YOKOHAMA - A Christian painting at a museum in eastern Japan is highly likely to have been created in the late 16th century, when persecution of Christians in Japan was on the rise, a study by a research institute has shown.
The painting, part of a collection at the museum Sawada Miki Kinenkan, in the town of Oiso, Kanagawa Prefecture, is one of the oldest Christian works of art in Japan, a person familiar with the matter said.
“This is a valuable historical material that shows how early Japanese Christians practiced their beliefs,” one expert said.
The scroll, created in sumi black ink on a piece of washi (traditional Japanese paper) 22 cm high and 320 cm long, has been on display at the Yokohama History Museum in Yokohama since Nov. 23.
It depicts 15 scenes from the lives of Jesus Christ and the Virgin Mary, including the Annunciation and the Passion. It also includes descriptions in Japanese of prayers in Latin.

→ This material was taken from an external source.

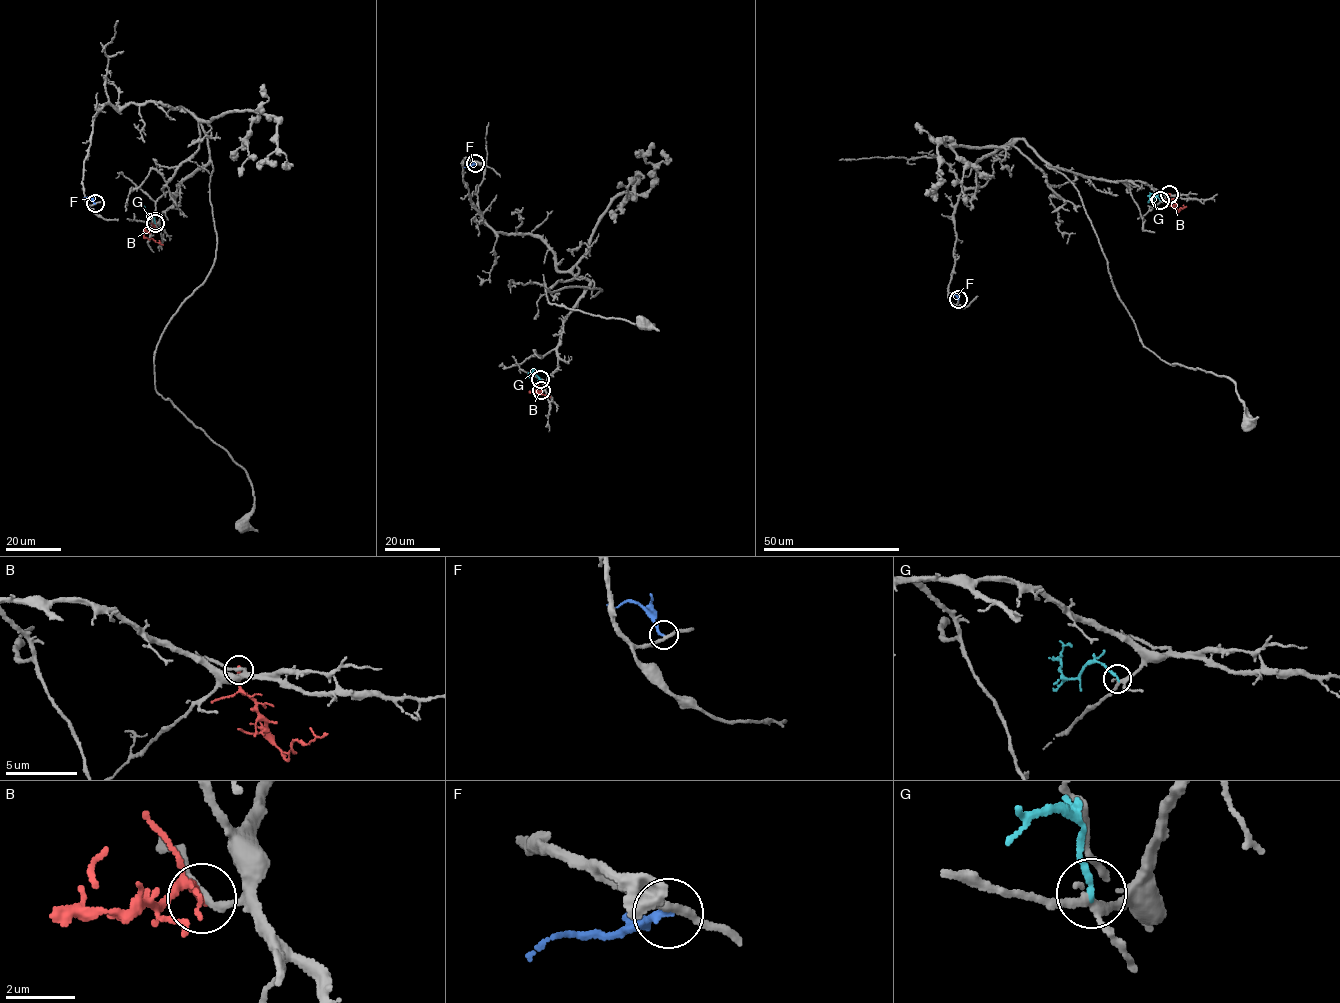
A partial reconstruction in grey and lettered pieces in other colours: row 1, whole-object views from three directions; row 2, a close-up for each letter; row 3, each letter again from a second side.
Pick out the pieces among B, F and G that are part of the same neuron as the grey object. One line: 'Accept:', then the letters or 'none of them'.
Accept: none of them

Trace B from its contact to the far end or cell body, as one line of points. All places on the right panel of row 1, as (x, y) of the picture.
B: (1170, 194), (1177, 210), (1186, 206)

People in the painting wear hakama pants, and some carry what appear to be swords.
It was apparently produced based on a religious painting from the West and used by Japanese Christians at the time as a devotional item. Japanese characters written at the end of the painting suggest it was created by a believer in 1592.
By using radiocarbon technology to date the washi, the research institute found that the paper was made between 1556 and 1633.

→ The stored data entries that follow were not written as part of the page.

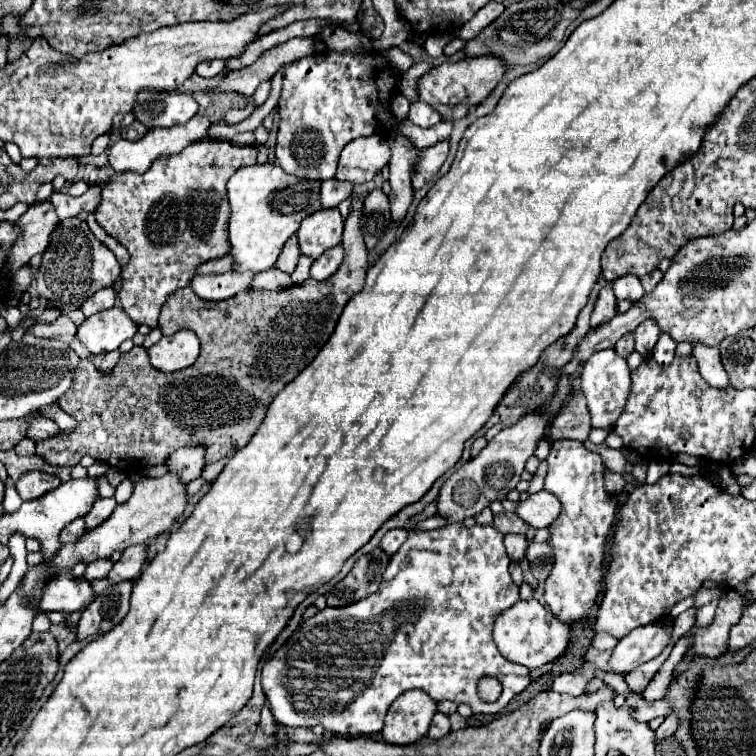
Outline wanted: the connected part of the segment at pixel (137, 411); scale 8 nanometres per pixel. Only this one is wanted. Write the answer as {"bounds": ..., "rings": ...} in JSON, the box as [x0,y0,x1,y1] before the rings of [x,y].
{"bounds":[36,196,370,472],"rings":[[[352,196],[352,210],[344,222],[344,262],[332,278],[324,282],[316,282],[312,278],[302,284],[294,284],[288,290],[280,292],[240,292],[222,302],[208,302],[198,298],[188,286],[176,290],[166,298],[159,315],[158,327],[163,335],[170,336],[181,329],[196,332],[202,344],[200,358],[186,370],[178,372],[160,372],[150,366],[150,358],[144,346],[134,346],[130,352],[122,354],[118,364],[110,374],[102,374],[94,368],[90,360],[82,360],[76,370],[76,382],[72,390],[60,398],[60,406],[64,412],[78,420],[78,428],[74,432],[62,432],[56,438],[36,442],[38,456],[46,458],[54,466],[76,466],[82,456],[90,454],[94,460],[104,462],[118,472],[144,470],[148,466],[164,464],[168,456],[180,448],[202,446],[206,464],[218,462],[222,458],[234,456],[240,448],[244,448],[254,430],[262,424],[266,410],[274,396],[292,382],[320,352],[320,348],[328,342],[334,326],[342,314],[342,308],[364,286],[364,278],[370,266],[368,250],[360,232],[360,214],[364,208],[362,196]]]}

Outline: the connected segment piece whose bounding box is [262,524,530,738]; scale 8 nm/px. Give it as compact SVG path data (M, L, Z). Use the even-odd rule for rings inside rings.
M450 524L450 526L444 526L444 528L438 528L438 530L426 530L426 532L408 532L408 538L406 542L400 546L400 550L392 556L390 564L388 564L388 570L384 572L384 578L382 578L382 584L378 588L378 592L374 592L372 596L352 604L352 606L342 606L342 608L324 608L320 610L318 614L314 614L312 618L304 620L294 632L292 636L286 640L286 644L282 644L274 656L270 660L266 660L264 668L262 668L262 688L264 688L264 694L268 698L268 704L270 704L270 710L276 718L278 724L286 726L286 728L300 728L300 726L306 726L306 728L314 728L316 724L322 724L326 732L332 732L336 736L350 736L350 738L358 738L358 736L374 736L378 732L382 732L382 726L384 726L384 716L390 708L390 704L406 690L414 690L414 688L420 688L424 690L434 702L440 702L440 700L452 700L456 704L464 702L468 704L474 712L482 712L482 714L498 714L516 694L520 694L528 684L530 684L530 670L526 666L520 666L520 664L512 664L508 658L504 658L494 640L492 640L492 622L496 618L496 614L500 610L506 610L508 606L516 604L520 600L518 596L518 586L512 582L510 578L510 572L508 572L508 566L510 566L510 558L506 554L506 548L504 548L504 534L500 534L494 524L476 524L472 528L466 528L464 524ZM482 678L496 678L500 684L502 684L502 694L498 696L496 702L484 702L478 694L478 682Z

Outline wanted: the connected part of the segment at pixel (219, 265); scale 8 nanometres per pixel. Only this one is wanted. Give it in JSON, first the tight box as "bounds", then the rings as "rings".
{"bounds":[196,254,233,274],"rings":[[[229,254],[216,260],[210,260],[201,264],[196,269],[196,274],[226,273],[231,271],[233,258]]]}

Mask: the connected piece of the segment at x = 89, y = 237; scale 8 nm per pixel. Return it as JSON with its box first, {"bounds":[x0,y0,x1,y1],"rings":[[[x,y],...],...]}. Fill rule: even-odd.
{"bounds":[34,216,120,312],"rings":[[[74,216],[62,220],[50,234],[50,244],[42,254],[42,264],[38,266],[34,280],[42,298],[52,300],[54,308],[58,308],[60,312],[68,312],[80,308],[82,302],[90,298],[96,290],[112,286],[118,274],[120,264],[110,248],[96,240],[96,236],[90,232],[88,224],[82,218]]]}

“This is the first discovery in Japan of a painting depicting both a Christian worship scene and words of prayer,” said Osamu Inoue, deputy head of the Yokohama museum. “Also judging from the font type used for the characters, this is one of the oldest Christian paintings in Japan.”
The black-ink painting, produced on low-grade paper, has “a common touch,” said Inoue, who took part in the study.
After Christianity was introduced to Japan in 1549, warlord Toyotomi Hideyoshi issued an order to expel Christians in 1587 and the Tokugawa shogunate in the Edo Period banned the religion in 1612.
Sawada Miki Kinenkan is known for its collection of items from “hidden Christians.” The museum found the Christian painting among its holdings, but it does not know where the work came from.